So, you want to start a recruiting firm that has skin in the game from the start? You want to build a staffing agency that attracts top talent and clients across a variety of industries, or just hits it out of the park in one niche industry? You want to hit the ground running, and take on the big staffing companies with your personal touch, right?
Well, you’ll first need the define your target market, settle on a strategic location for your sector determine start-up costs (which are higher than many other industries), create a marketing plan, and get to work finding job candidates for your own business.
The successful start of a recruiting firm – as well as any business – involves a solid business plan, a solid understanding of sound recruitment practices and techniques, and knowledge of laws about licensing, hiring and taxes. It also helps to have a marketing plan for client sourcing.
Here are several key steps you can take to make sure your recruiting firm has a sound foundation and a viable business model:
1. Determine a Business Goal
Recruiting firms (or staffing agencies) often have several interweaving business objectives. In order to create a viable recruiting service, it’s best to begin by defining your business goals within the current marketplace.
Recruiting firms are charged with obtaining qualified applicants for client job placement. Your recruiting firm might target candidates to fill temporary job openings, permanent vacancies or both. Get a good sense of the labor supply and demand in your region as you hammer out your business plan.
Your staffing firm can source candidates for a large sector, such as “professional and technical.” However, you will gain a business edge by focusing on a specific industry niche within a sector, such as mid-level advertising executives or technical writers and draftsmen for the engineering industry. If you have expertise in one field over another, this may help determine your niche market.

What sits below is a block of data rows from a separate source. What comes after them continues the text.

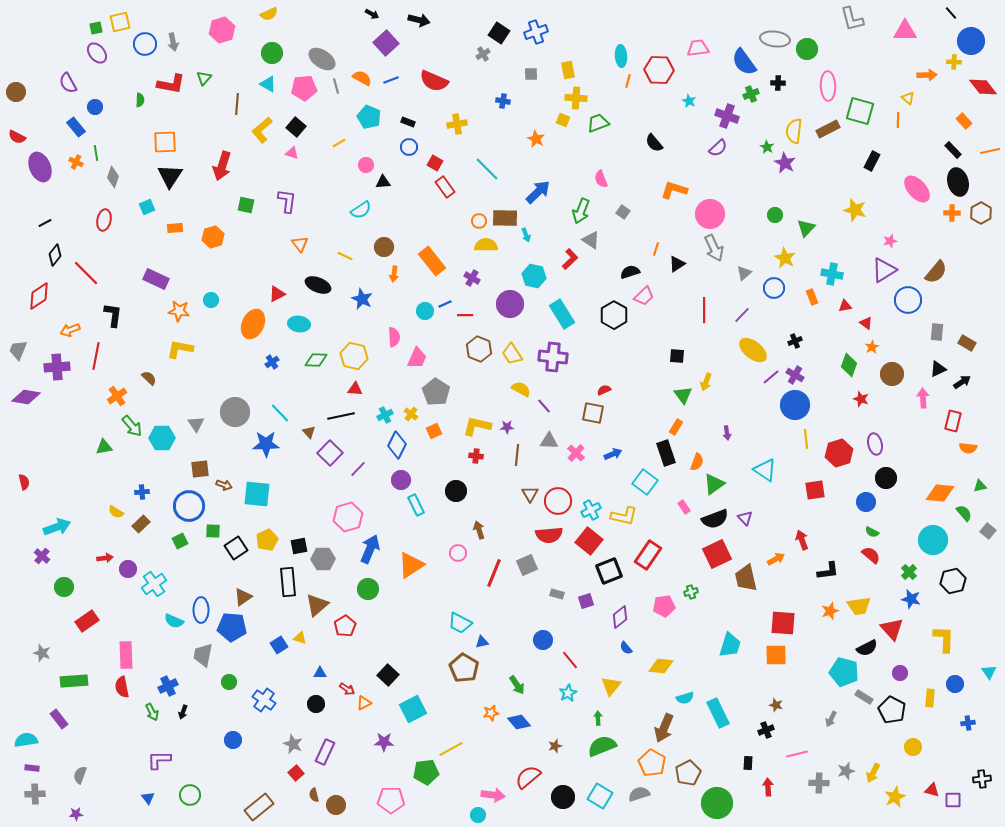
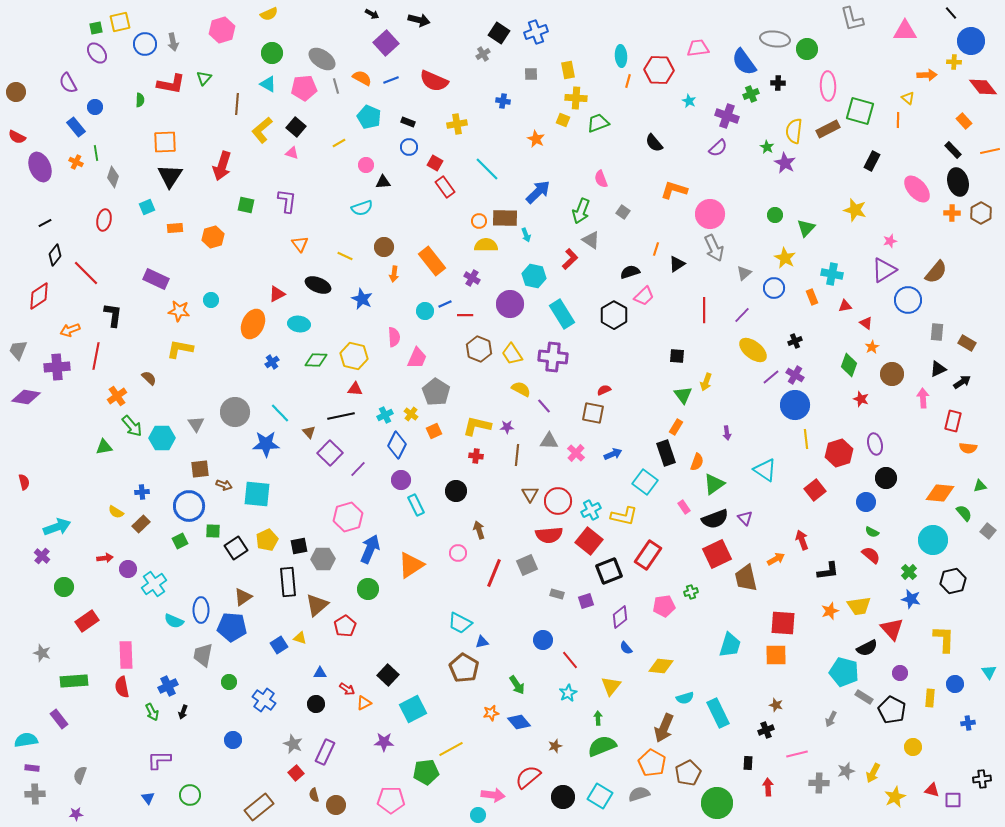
cyan semicircle at (361, 210): moved 1 px right, 2 px up; rotated 15 degrees clockwise
red square at (815, 490): rotated 30 degrees counterclockwise
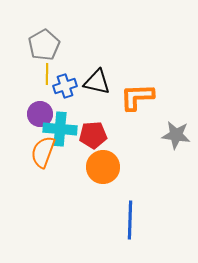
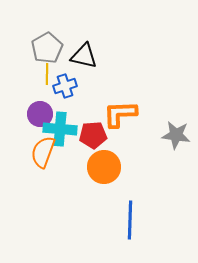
gray pentagon: moved 3 px right, 3 px down
black triangle: moved 13 px left, 26 px up
orange L-shape: moved 17 px left, 17 px down
orange circle: moved 1 px right
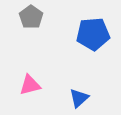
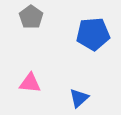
pink triangle: moved 2 px up; rotated 20 degrees clockwise
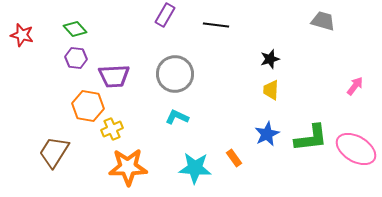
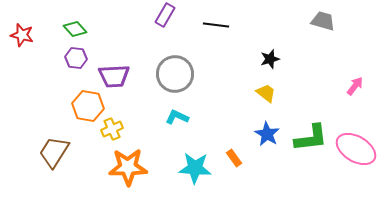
yellow trapezoid: moved 5 px left, 3 px down; rotated 125 degrees clockwise
blue star: rotated 15 degrees counterclockwise
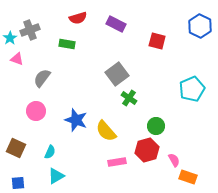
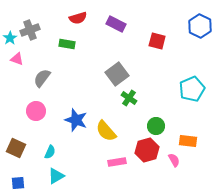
orange rectangle: moved 36 px up; rotated 12 degrees counterclockwise
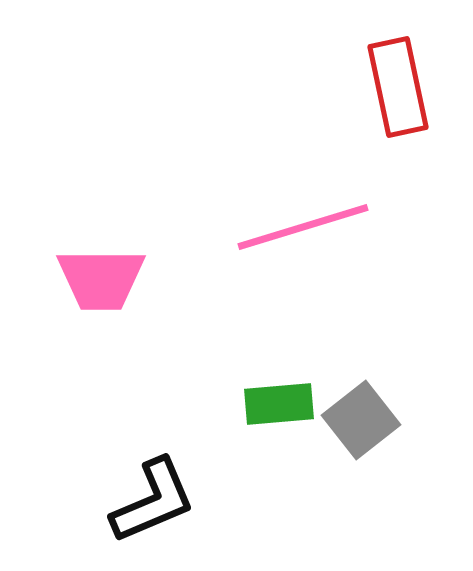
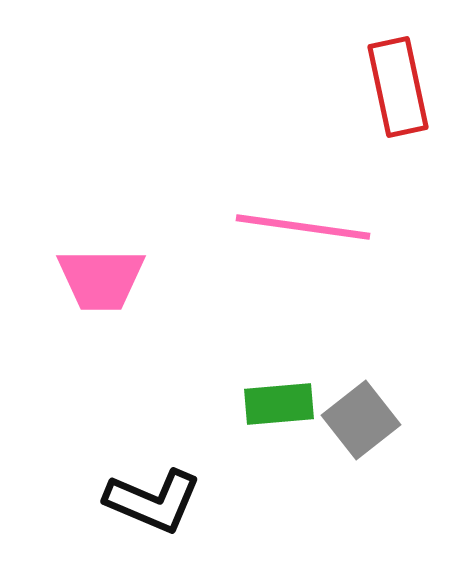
pink line: rotated 25 degrees clockwise
black L-shape: rotated 46 degrees clockwise
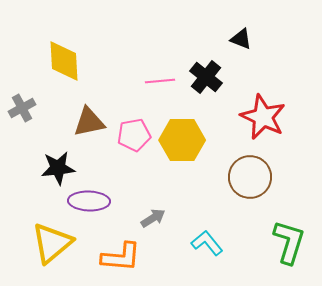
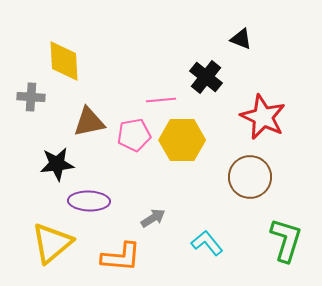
pink line: moved 1 px right, 19 px down
gray cross: moved 9 px right, 11 px up; rotated 32 degrees clockwise
black star: moved 1 px left, 4 px up
green L-shape: moved 3 px left, 2 px up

Dig into your business plan research to determine:
- The precise industry niche you wish to target
- The size of the business you propose
- A suitable geographical location for your recruiting firm
2. Determine Economic Feasibility
According to Entrepreneur.com, start-up costs for a recruiting firm can range from $58,000 to $127,000, and you should have a suggested operating capital of between $80,000 to $135,000 in the bank.
The costs for office space rentals, advertising, tax rates and employee pay rates all depend on the city or town in which your business will reside.
Some sectors are more expensive to operate in than others, as well. You can expect to spend more in order for your company to handle more highly-skilled job assignments. You may need to have an enhanced image, which requires a more expensive location, and greater investments in technology and training.
Keep in mind that start-up costs are usually double what you think they are.
Know your industry advantages when you approach a marketing plan for your new recruiting firm. The more clearly you can present the benefits you provide above your competition, the more likely you are to attract clients.
Pretend to be a job seeker and check out competing recruiting agencies. Identify their strengths and weaknesses, determine where recruiting services are lacking, and create a user-friendly explanation of how your services will meet your clients’ needs more successfully.
You can include selling points such as:
- Pre-screened, well vetted employees who are ready to work
- Time and money savings on human resources tasks
- Higher employee satisfaction and reduced employee turnover
The more you can differentiate yourself from the competition, the more your image will improve to prospective clients.
4. Attracting Top Talent
Referrals are the least costly and most effective way to build your candidate list. However, you can also add employee prospects by advertising in traditional media, or online via LinkedIn, and other digital channels.
Advertising will depend upon the industry niche you are targeting, and can vary widely. However, old school methods, such as having business cards handy and handing them to a potential candidate, is also quite effective.
Remember to keep your branding and messaging consistent across all advertising efforts.
At the end of the day, your company’s good reputation will improve candidate quality and attraction, so always maintain the highest professionalism and care when conducting business. And keep those high standards in the minds of your staff, as well.
5. Creating Markups
Recruiting firms make a profit in the markup they add to the price of an employee’s labor, and there’s a huge range for markups in the staffing industry. Although industry markups have slipped in recent years, markup can remain high even in a slumping economy because there aren’t that many qualified applicants to work with. In addition, today’s workplace requires more skills and therefore more training.
Wide markup ranges exist even within the same company. For example, the markup for PDQ Personnel Services in Los Angeles is anywhere from 25 to 75 percent.
To determine the amount of markup you can earn for a particular type of placement, you’ll need to consider all the following factors:
- Amount of competition
- Client relationship
- Industry sector
- Local standards
As you create a business plan, and develop your goals and strategies, it’s important to remember that even a small or mid-sized recruiting firm can in fact compete against the larger staffing companies and services. Namely, because recruiting requires a personal touch, and those larger companies are often slow to update their methods, impersonal, and unresponsive.
If you emphasize the benefits that your services will provide to your clients, and getting started with a healthy business model, your recruiting firm will be on its way to attracting great clients and top job candidates.